Sebastian sourcilla. Il allait toucher le bras de son père mais il s'arrêta net. Il y avait rarement des signes d'émotion entre eux désormais. Peut-être n'y en avait-il jamais eu. "Ils veulent que tu les voies au Parlement."

Wilson ne rencontra pas le regard de son fils. "Je n'avais pas le droit de me prendre pour Dieu."

"Le monde se mourait. Quelqu'un devait prendre les décisions, sinon tout aurait disparu. Nous serions devenus comme des bêtes, papa. Tu sais que c'est la vérité."

"Mais tant de..."

Silence. Wilson avait le regard fixe dans l'espace et peu de temps après, Sebastian s'éloigna. Il s'arrêta à la porte et lui dit : "Je leur dis que tu viens?"

En regardant par la fenêtre, Wilson répondit d'une voix rauque: "Oui." Puis la porte se referma. Il appuya son front contre la vitre froide et regarda les moineaux sauter sur le tarmac vide. Une vie simple pour eux, mais une vie quand même. Une vie qui a un sens.

"Jésus", dit-il alors que la première larme coulait sur sa joue, "qu'ai-je fait..."

QUELQUES ANNÉES PLUS TÔT

DES BOMBES ET DES BOMBARDIERS

Il sortit de son rêve en sursaut, l’esprit empli de scènes de maisons en feu, de chaleur accablante, de la puanteur de cheveux et de chair brûlés. Assis droit comme un piquet, perplexe, désorienté, un cri se coinça dans la gorge et de quelque part une voix hurla : "Bremen, Bremen pour l'amour de Dieu, réveille-toi !"

Une main lui saisit l'épaule et le secoua. "Réveille-toi !"

Bremen se tourna vers le son de la voix, incapable de se concentrer, un voile de fumée et de poussière impénétrable l'empêchant de distinguer des formes ou des silhouettes.

Ce n'était que lorsque l'eau l'éclaboussa qu'il émergea soudainement de sa confusion. Toussant et bafouillant, il s'essuya le visage avec la paume de sa main. "Mais qu'est-ce que c'est que ce bordel ?"
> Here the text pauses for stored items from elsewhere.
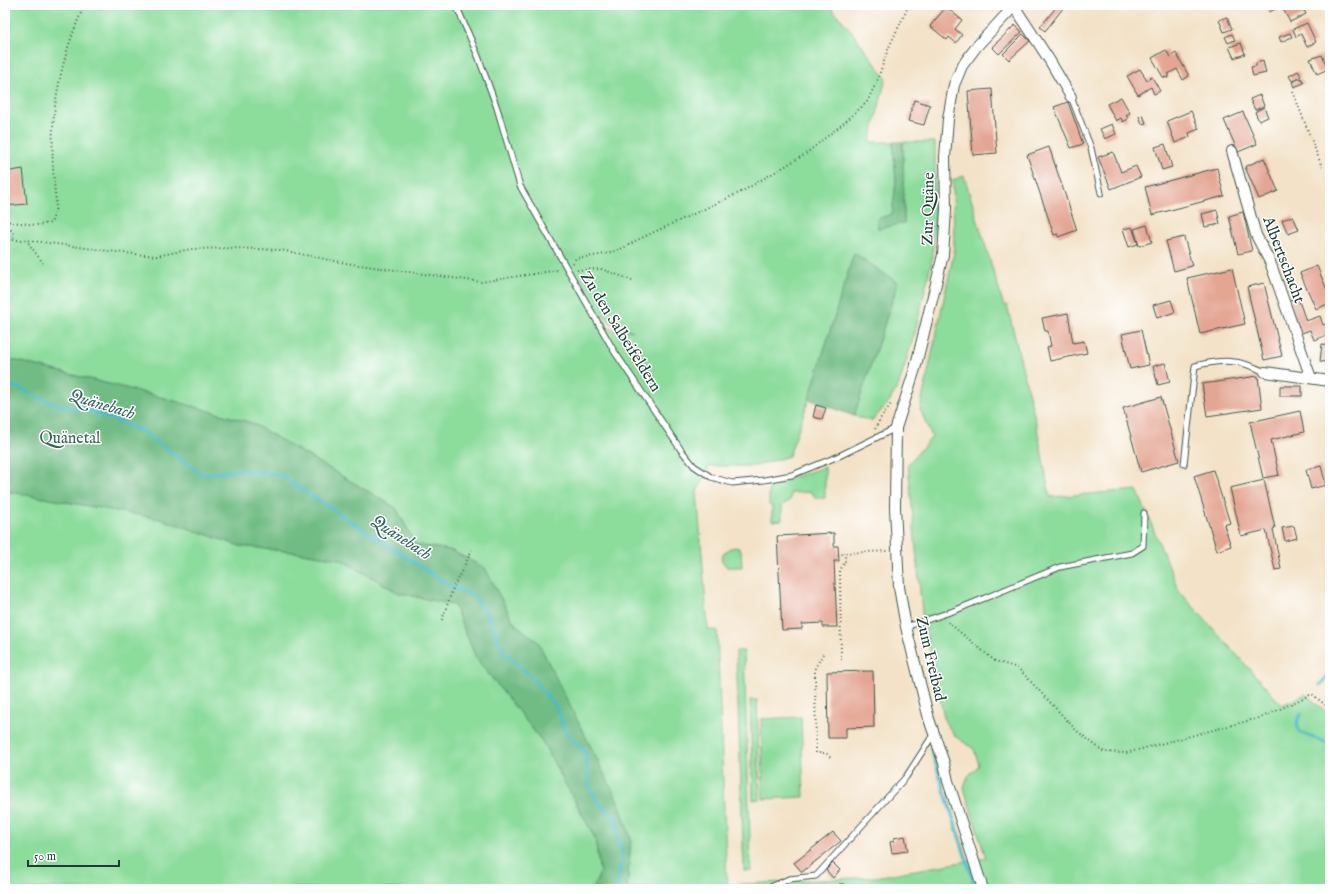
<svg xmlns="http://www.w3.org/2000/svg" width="1335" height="894" font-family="'IM FELL English',serif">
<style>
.green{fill:#8cdc9c;stroke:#568c68;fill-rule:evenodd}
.forest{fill:#71bc84;stroke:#487c5c}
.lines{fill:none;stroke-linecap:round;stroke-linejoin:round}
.stream{stroke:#4ebbc8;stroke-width:3.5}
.building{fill:#e4a593}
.lane-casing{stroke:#3f564a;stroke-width:7}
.street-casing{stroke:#3f564a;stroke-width:12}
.path{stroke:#3f564a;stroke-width:2;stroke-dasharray:1 3;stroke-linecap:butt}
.lane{stroke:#fff;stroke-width:5}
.street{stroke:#fff;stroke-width:10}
.labels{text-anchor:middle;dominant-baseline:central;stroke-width:3;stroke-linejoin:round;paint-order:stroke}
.street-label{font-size:16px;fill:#1f3d34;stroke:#fff}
.park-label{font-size:16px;fill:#3a654e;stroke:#fff}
.water-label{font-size:17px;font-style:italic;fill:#2d6360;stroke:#fff}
</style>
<rect width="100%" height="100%" fill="#fff"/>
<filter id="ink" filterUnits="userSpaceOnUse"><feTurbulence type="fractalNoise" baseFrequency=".025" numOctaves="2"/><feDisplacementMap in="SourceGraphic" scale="8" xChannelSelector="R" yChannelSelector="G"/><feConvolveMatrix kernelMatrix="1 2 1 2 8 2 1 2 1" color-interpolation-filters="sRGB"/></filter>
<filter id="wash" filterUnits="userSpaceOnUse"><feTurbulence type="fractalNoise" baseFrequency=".012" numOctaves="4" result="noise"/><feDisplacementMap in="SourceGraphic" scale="16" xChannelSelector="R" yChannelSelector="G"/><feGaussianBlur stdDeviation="0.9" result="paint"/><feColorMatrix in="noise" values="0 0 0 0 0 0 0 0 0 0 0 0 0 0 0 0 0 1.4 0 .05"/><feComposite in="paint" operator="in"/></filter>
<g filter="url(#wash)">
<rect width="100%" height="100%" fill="#f3e2c7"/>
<path class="green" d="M5 5H828L849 28 886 78 870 142H893L896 182 892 214 904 223 903 142H935V222L932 260 925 290 915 332 899 384 889 402 872 421 854 416 898 283 854 253 809 399 789 456 755 466H709L697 492 708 630H717L727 885 875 877 986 858 964 788 968 776 979 765 974 749 956 737 945 722 922 613 908 464 932 437 920 409 954 252 953 180 964 176 1004 306 1007 305 1036 423 1050 497 1137 490 1179 591 1282 705 1305 694 1330 715V889H627L631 839 538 642 514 623 485 568 450 550 416 545 396 508 252 423 153 395 5 358ZM599 311 612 324 633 331 609 329Z
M825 467V498H816L811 492 791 493 790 500 782 506V520L772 521V506L769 505V488L772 484Z
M5 491 161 519 240 546 302 553 340 559 399 593 454 605 476 658 542 741 595 838 600 873 593 889H5Z
M734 547 739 548 741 551 742 567H727L722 561 721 557 728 549Z
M736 651H744L751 871H744Z
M750 700H757L760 799 753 800Z
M801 717 804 797 763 799 761 719Z"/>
<path class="forest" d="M893 142H903L904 223 878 229 877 219 892 214 896 182Z
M854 253 898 283 854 416 809 399Z
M5 358 153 395 252 423 396 508 416 545 450 550 485 568 514 623 538 642 619 803 631 839 627 889H593L600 873 595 838 542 741 476 658 454 605 399 593 340 559 302 553 240 546 161 519 5 491Z"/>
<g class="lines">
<path class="stream" d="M5 384 19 388 53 404 93 412 142 431 202 475 240 470 278 474 453 588 474 596 488 615 504 653 530 675 558 710 565 732 585 752 589 785 599 803 615 818 622 852 617 889
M1320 685 1330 673
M1301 714 1297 722 1299 732 1330 744
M931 749 976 889"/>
</g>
<g id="blocks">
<path class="building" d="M1058 5 1064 7 1045 31 1040 27Z
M1270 5H1279L1280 7 1269 12 1267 6Z
M1291 5H1301L1306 14 1290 22 1283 9Z
M946 7 962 20 955 29 962 35 956 43 949 37 947 40 930 26Z
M1227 17 1232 29 1224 32 1219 20Z
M1307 23 1316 42 1307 47 1301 34 1296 37 1293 29Z
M1015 25 1022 32 999 54 992 47Z
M1290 33 1292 37 1281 42 1279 37Z
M1023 34 1030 41 1009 60 1003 54Z
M1232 34 1235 40 1228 43 1225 37Z
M1241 43 1245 54 1234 58 1229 47Z
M1166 50 1170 57 1176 53 1189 76 1183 80 1177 69 1168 74V78L1163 77 1152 58Z
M1322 55 1328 69 1317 74 1310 59Z
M1263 61 1266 73 1253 76 1251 67 1256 66V63Z
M1140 69 1147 80 1152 77 1160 91 1154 94 1151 87 1138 95 1127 76Z
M1298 71 1301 76 1292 81 1289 76Z
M1301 78 1304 83 1294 87 1292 82Z
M992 89 997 153 973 155 968 91Z
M1260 95 1264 106 1255 110 1250 99Z
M1121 97 1130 113 1126 115 1128 119 1123 122 1121 118 1116 121 1107 104Z
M914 100 930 105 924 125 908 121Z
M1068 102 1083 144 1071 148 1054 107Z
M1264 107 1268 117 1259 121 1255 112Z
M1191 111 1199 129 1189 133 1190 137 1175 143 1167 121Z
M1243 112 1257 144 1238 152 1224 120Z
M1143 115 1146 123 1142 124 1139 116Z
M1112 124 1116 134 1105 139 1100 129Z
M1165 144 1172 167 1162 170 1155 147Z
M1049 147 1077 230 1058 237V234L1054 235 1027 155Z
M1113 152 1121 172 1136 166 1141 177 1111 189 1098 157Z
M1264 158 1278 191 1259 199 1245 167Z
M1217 168 1224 196 1152 215 1145 187Z
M23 169 27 204 5 206V172Z
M1217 210 1220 224 1205 227 1202 214Z
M1243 212 1252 251 1238 254 1229 216Z
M1293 216 1299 230 1288 234 1282 220Z
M1147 225 1152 242 1139 246 1134 229Z
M1132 227 1138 244 1129 247 1123 229Z
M1184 237 1192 266 1174 271 1166 241Z
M1317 266 1330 297V303L1316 309 1300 273Z
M1232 268 1245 324 1200 334 1187 278Z
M1264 283 1282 356 1264 360 1247 287Z
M1298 298 1306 321 1320 316 1323 325 1330 322V334L1314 340 1310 330 1299 334 1287 302Z
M1171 300 1175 312 1157 318 1153 305Z
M1068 313 1073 343 1084 341 1087 353 1050 361 1047 347 1051 346 1048 331H1045L1042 318Z
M1141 330 1149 365 1130 369 1122 334Z
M1322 344 1330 345V363L1320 361Z
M1165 363 1170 382 1158 385 1153 366Z
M1258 376 1262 408 1207 416 1202 384Z
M1280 386H1302V396H1280Z
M1328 395H1330V409L1327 408Z
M1161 397 1179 461 1141 472 1123 408Z
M816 405 826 408 822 419 813 417Z
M1300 411 1304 432 1271 440 1279 475 1263 478 1250 422Z
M1321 466 1326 485 1311 489 1306 470Z
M1213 470 1230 523 1224 525 1231 546 1217 551 1194 476Z
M1264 480 1275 528 1273 529 1281 569 1275 570 1266 530 1241 536 1230 488Z
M1294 526 1297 538 1285 541 1282 528Z
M834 533V546H838L839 561H834L837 627H823V623L802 624V629L782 630 777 536Z
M873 671 874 727 846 728V738H828L827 672Z
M833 832 841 841 802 872 794 863Z
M905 836 908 851 892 853 890 842 894 841V838Z
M833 863 840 870 833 878 826 870Z
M839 884H844V889H840Z"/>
</g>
</g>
<g filter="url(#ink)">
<use href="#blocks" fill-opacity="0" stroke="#3f564a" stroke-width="1"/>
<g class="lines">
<g class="lane-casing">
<path id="lane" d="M456 5 478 56 497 108 520 186 614 351 681 450 694 466 711 477 732 483 764 480 792 475 839 456 896 428
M1071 97 1091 148 1101 193
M1184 464 1195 366C1222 359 1239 359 1265 372
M906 627 956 610 1060 567 1132 553 1143 546 1144 513
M766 889 789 879 816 876 906 777 933 735"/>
</g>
<g class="street-casing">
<path id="street" d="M1014 6 1050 61 1071 97
M1232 151 1256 235 1270 262 1311 378
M1265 372 1330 381
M983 889 948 781 944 763 929 719 906 627 899 587 895 507 896 428 915 369 943 255 946 210 945 157 948 119 954 85 962 66 977 46 1015 5"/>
</g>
<path class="path" d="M88 5 103 10
M1293 92 1322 167
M5 221 36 225 51 223C59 203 55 202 54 181 52 160 52 135 54 114 58 79 69 36 85 5
M5 224 13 232 14 240
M5 240H26L124 253 157 256 191 249 233 248 281 250 345 263 481 282 558 270
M26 240 43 263
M573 263 576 258C602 255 615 254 637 240L741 192 804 155 845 122 867 102 877 81 889 47 909 5
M577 270 601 269 632 280
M875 429 880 419 891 404
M838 556 845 553 887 551
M442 620 453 588 472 550
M948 622 995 661 1018 668 1077 731 1104 752 1126 753 1259 718C1278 711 1294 702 1312 694L1330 709
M823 654 815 668 816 753H826L830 757
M841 660 840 570 845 562V553"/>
<use href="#lane" class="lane"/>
<use href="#street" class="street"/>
</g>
</g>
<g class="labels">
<g class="street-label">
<text transform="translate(929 209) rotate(-89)">Zur Quäne</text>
<text transform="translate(1283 260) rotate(69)">Albertschacht</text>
<text transform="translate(620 332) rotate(58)">Zu den Salbeifeldern</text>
<text transform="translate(930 659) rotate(77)">Zum Freibad</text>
</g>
<g class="park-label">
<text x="70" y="439">Quänetal</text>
</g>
<g class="water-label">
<text transform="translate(102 405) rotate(17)">Quänebach</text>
<text transform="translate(401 538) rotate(33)">Quänebach</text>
</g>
</g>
<rect width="1335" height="894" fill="none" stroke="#fff" stroke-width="20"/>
<path d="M28 860v6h91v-6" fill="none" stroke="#1f3d34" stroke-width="2"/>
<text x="34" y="860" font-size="12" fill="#1f3d34" stroke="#ffffff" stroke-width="3" paint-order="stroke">50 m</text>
</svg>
La silhouette se dessina à la périphérie de sa vision, émergeant lentement de l'obscurité. Le sergent de service. "Prends ton manteau, Bremen. On vient de nous appeler, un incendie à la caserne de Manchester."
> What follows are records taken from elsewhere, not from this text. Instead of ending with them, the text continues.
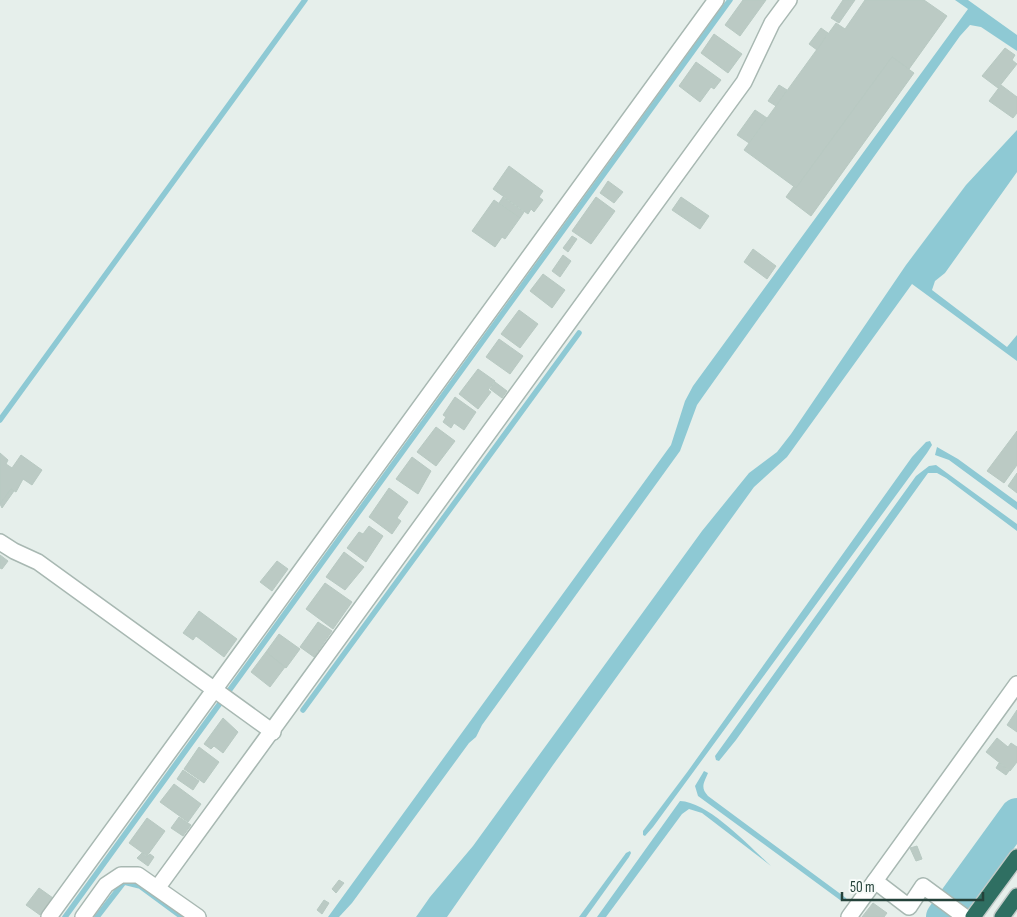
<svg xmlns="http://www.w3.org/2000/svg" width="1017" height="917" viewBox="0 0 1017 917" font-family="'Sofia Sans Condensed',sans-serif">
  <rect width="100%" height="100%" fill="#e6efeb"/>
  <g fill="#8ec9d4">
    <path d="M955,0H968L1017,35V51L981,27L970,25L960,36L704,395L697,405L680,451L482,725L476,737L469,743L352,903L339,917H328L671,445L685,401L693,386L968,9Z"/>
    <path d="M1017,130V172L945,273L935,281L932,290L1007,347L1017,335V361L912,284L787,457L754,487L553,765L447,917H416L430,897L473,846L702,531L749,473L777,452L791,434L906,265L966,185Z"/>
    <path d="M930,441L932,445L927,453L653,827L645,836L643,835V831L688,771L912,457L926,442Z"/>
    <path d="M937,447L958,459L1017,502V510L949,460L935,455Z"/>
    <path d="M936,465L1017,524V531L946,478L937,473H928L736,740L719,761L716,760L715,756L916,476L929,466Z"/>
    <path d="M704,771L708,773C704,783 700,787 708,796L846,898L847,900H840L698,796L695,786Z"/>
    <path d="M680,801C709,802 750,847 771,866L702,813L689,809L682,814L606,917H597Z"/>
    <path d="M630,851L631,853L629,857L586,917H579L626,853Z"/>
  </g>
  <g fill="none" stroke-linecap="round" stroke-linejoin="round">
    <g stroke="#8ec9d4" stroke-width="5.5">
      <path d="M0,420L305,0"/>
      <path d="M303,710L579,333"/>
      <path d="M65,917L730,0"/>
      <path d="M97,917L124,882L140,886L182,917"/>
    </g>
    <path stroke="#8ec9d4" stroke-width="34" d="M943,917L1017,815"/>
  </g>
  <g fill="#bbcac4" stroke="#b8c9c2">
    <path d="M743,0H766L740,36L725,25Z"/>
    <path d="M843,0H855L839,23L831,18Z"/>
    <path d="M865,0H924L947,16L909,69L892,57L796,188L744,150L836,23L845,29Z"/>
    <path d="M821,28L828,33L817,50L809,44Z"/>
    <path d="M714,34L742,54L728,73L701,53Z"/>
    <path d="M1005,48L1015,55L1012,60L1017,64L998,88L982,76Z"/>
    <path d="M892,57L914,73L811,216L786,197L794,186L796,188Z"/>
    <path d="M696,62L721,80L714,89L711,87L700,102L679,86Z"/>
    <path d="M779,85L787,90L776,106L768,101Z"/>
    <path d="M1001,85L1017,97V113L1013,118L989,101Z"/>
    <path d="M755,110L767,118L749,143L737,135Z"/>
    <path d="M509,166L543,191L539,197L543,200L534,212L531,209L528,214L493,189Z"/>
    <path d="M608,181L623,192L614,203L600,193Z"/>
    <path d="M503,197L524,212L520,218L499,203Z"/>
    <path d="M596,197L615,211L591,244L572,231Z"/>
    <path d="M681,197L709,216L700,229L672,210Z"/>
    <path d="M494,200L520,218L505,239L502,237L495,247L472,231Z"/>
    <path d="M572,236L577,239L568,252L563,248Z"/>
    <path d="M753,249L776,266L767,279L744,262Z"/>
    <path d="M563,255L571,261L560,277L552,271Z"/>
    <path d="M543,274L565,290L552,308L530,291Z"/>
    <path d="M519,310L538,324L520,348L501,334Z"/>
    <path d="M499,339L523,356L510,374L486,357Z"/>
    <path d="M478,369L495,381L488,390L491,392L478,409L459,394Z"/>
    <path d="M495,382L507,391L502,398L490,389Z"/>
    <path d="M455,397L476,412L464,430L454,423L451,428L443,422L446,417L443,415Z"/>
    <path d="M436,427L455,441L436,466L417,452Z"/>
    <path d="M1017,431V465L1004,483L987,471Z"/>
    <path d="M0,453L8,460L6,464L12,468L21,455L42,470L32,485L23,479L16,492L11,489L0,504Z"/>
    <path d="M412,457L431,471L418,494L396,479Z"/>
    <path d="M1017,473V493L1008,486Z"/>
    <path d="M389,488L408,502L397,518L401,521L392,534L369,517Z"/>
    <path d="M11,489L14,491L2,508L0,504Z"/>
    <path d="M369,526L383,536L366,562L347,548L359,532L363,534Z"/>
    <path d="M344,552L364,567L345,590L326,577Z"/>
    <path d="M0,555L8,561L2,569L0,568Z"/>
    <path d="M277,561L288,569L272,591L260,582Z"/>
    <path d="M325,583L352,602L333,629L306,609Z"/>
    <path d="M199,611L237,639L224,657L196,636L193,640L183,633Z"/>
    <path d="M318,622L332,631L314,657L300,647Z"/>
    <path d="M279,634L300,649L286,668L266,652Z"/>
    <path d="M266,652L285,667L270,687L251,672Z"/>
    <path d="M1017,710V732L1007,725Z"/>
    <path d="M223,718L238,732L223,753L214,746L211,749L204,744Z"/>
    <path d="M997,738L1008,747L1011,743L1017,747V762L1010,771L986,752Z"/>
    <path d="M199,747L219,762L204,783L184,769Z"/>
    <path d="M999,763L1009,771L1006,775L996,768Z"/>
    <path d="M183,770L199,781L193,790L177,779Z"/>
    <path d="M174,784L201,804L188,822L160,802Z"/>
    <path d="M179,817L191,825L183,836L171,828Z"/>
    <path d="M147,818L165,831L147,856L129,843Z"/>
    <path d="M917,846L922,859L916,861L910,848Z"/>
    <path d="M142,853L147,857L150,854L154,857L148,866L137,858Z"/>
    <path d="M339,880L344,883L336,893L332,889Z"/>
    <path d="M39,888L53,898L40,915L26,905Z"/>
    <path d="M324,900L329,903L322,914L317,910Z"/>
    <path d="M873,903L887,913L884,917H862Z"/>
  </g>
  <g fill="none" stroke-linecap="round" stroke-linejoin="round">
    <defs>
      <g id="minor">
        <path d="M0,542L14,551L38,562L273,732"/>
        <path d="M875,881L909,907L923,886L965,917"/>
        <path d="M158,887L744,82L772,23L789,0"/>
        <path d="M49,917L716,0"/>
        <path d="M83,917L106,885L121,875H138L198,917"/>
        <path d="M849,917L1017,684"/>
      </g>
      <g id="highway">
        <path d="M973,917L1017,857"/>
        <path d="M1002,917L1017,896"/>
      </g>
    </defs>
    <use href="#minor" stroke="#a8b8b2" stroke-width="18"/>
    <use href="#highway" stroke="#c2cac8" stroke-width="18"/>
    <use href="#minor" stroke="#fff" stroke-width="15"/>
    <use href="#highway" stroke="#2f6f62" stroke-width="15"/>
  </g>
  <path d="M842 892v8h141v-8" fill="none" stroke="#24423a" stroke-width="2.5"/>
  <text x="850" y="892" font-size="15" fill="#24423a" stroke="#f7fbf9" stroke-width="4" paint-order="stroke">50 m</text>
</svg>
Bremen balança ses jambes sur le côté du lit de camp et se pencha en avant, passant les doigts dans ses cheveux. "Quelle heure est-il ? J'ai l'impression d'avoir dormi cinq minutes."

"Il est trois heures et quart. Tu as dormi pendant plus de quatre heures."

En s'étirant, Bremen bâilla, claqua ses lèvres et se leva. Il attrapa le holster automatique en bandoulière posé sur le dossier d'une chaise et le passa sur l’épaule. Précipitamment, il enfila sa veste et enfonça ses pieds dans ses chaussures. Baillant à nouveau, il se traîna jusqu'à la porte, "Il me faut une boisson".

Le sergent de service fourra une tasse de café dans la main de Bremen. Il en prit une gorgée, fit une grimace, "Merde. Combien de sucres as-tu mis dedans ?"

"Deux."

"Jésus." Il en prit une autre gorgée et la rendit au sergent. "J'en prends quatre."

Il ouvrit la porte et scruta le couloir silencieux menant à la sortie principale. Il n'y avait personne aux alentours, juste la collection de bureaux jonchés de papiers et de cendriers trop pleins lui rappelant, s'il en avait besoin, que l'équipe de jour travaillait beaucoup plus dur qu'il ne lui semblait. Le sien était un petit bureau de contrôle, bien loin du centre ville, l'un des plus paisibles de cette partie du pays. Il frissonna.

"Tu as oublié ton masque."

Il se retourna vers le sergent qui suspendait le masque par la lanière entre le doigt et le pouce. Bremen sourit d'un air suffisant, il sortit sans le prendre.

"Je t'enverrai les détails sur ton ordinateur de bord."

Bremen ne dit rien. Il se sentait mal, ses genoux lui faisaient mal, le fond de sa gorge était déjà recouvert d'une substance métallique et désagréable. Il toussa, sortit une cigarette et l'alluma.

Il trouva sa voiture sur l'aire de chargement et il y monta face à la console. Les feux rouges s'allumèrent et presque aussitôt, les sonorités douces et mélodieuses de la voix féminine de l'ordinateur le saluèrent : "Bonjour, inspecteur Bremen. J'ai les détails de votre destination. Caserne de Manchester, quartier des affaires du port d’Eastside. L'heure d'arrivée prévue est de sept virgule trois minutes. Le trafic est léger à cette heure de la journée, je doute que vous deviez passer à…"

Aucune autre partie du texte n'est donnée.